El todavía no formado nuevo Gobierno ha lanzado un mensaje de esperanza abriendo la posibilidad de endeudarse más de lo que les permite la Constitución, tremendamente rígida con el control de las cuentas públicas, para lanzar un plan de inversiones que anime algo la economía.

Pero, para que suceda, primero se ha de formar Gobierno, luego hay que enmendar la Constitución y luego formular los presupuestos, todo en un país donde las alianzas son imprescindibles y, a priori, se quiere dejar fuera de todo acuerdo a la segunda fuerza más votada, AfD. En cualquier caso, algo es algo.

La decadencia industrial de Alemania es una catástrofe para Europa. Los españoles estamos más que contentos viendo cómo nuestro PIB crece mientras que el de Alemania decrece, pero eso no va a durar mucho.

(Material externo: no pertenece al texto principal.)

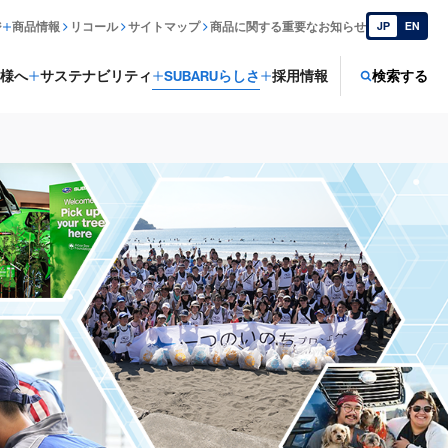
ジ
商品情報
リコール
サイトマップ
商品に関する重要なお知らせ
JP
EN
様へ
サステナビリティ
SUBARUらしさ
採用情報
検索する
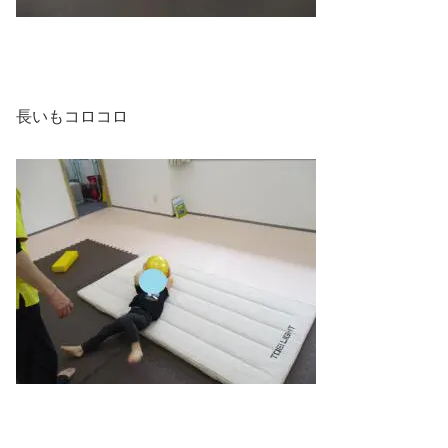
長いもコロコロ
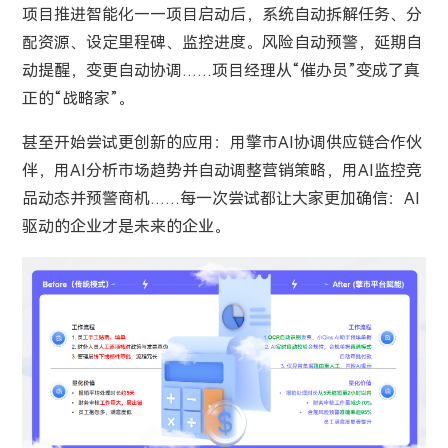
项目推进智能化——项目启动后，系统自动拆解任务、分
配资源、设定里程碑、监控进度。风险自动预警，延期自
动提醒，变更自动协调……项目经理从“催办员”变成了真
正的“战略家”。
甚至开始尝试更创新的应用：用擎市AI协调供应链合作伙
伴，用AI分析市场趋势并自动调整营销策略，用AI监控竞
品动态并预警商机……每一次尝试都让大家更加确信：AI
驱动的企业才是未来的企业。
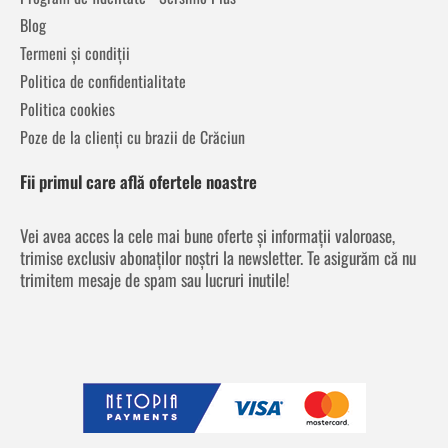
Blog
Termeni și condiții
Politica de confidentialitate
Politica cookies
Poze de la clienți cu brazii de Crăciun
Fii primul care află ofertele noastre
Vei avea acces la cele mai bune oferte și informații valoroase,
trimise exclusiv abonaților noștri la newsletter. Te asigurăm că nu
trimitem mesaje de spam sau lucruri inutile!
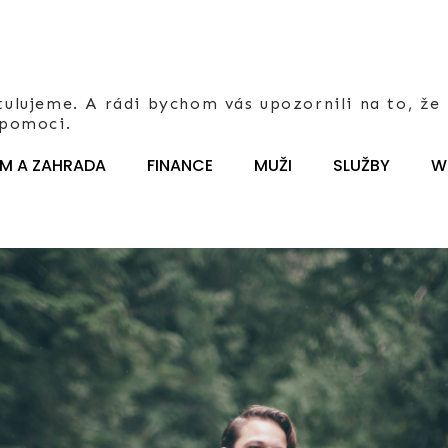
ulujeme. A rádi bychom vás upozornili na to, že 
 pomoci.
M A ZAHRADA
FINANCE
MUŽI
SLUŽBY
W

Nuestro PIB crece porque exportamos naranjas e importamos turistas, ergo si Alemania, Francia o Reino Unido van mal hoy, es solo cuestión de tiempo que sus ciudadanos consuman menos y decidan quedarse en casa en vacaciones o ir a lugares más baratos, que los hay.

Si a eso unimos nuestra torpeza geoestratégica nos daremos cuenta de que países como Marruecos son una amenaza en todos los frentes, pues pueden ocupar nuestro espacio en la defensa del Mediterráneo, en la producción de fruta y, también, en ser un destino agradable para las vacaciones de los europeos.

Pero hoy seguimos tocando el violín, como la cigarra delante de la hormiga.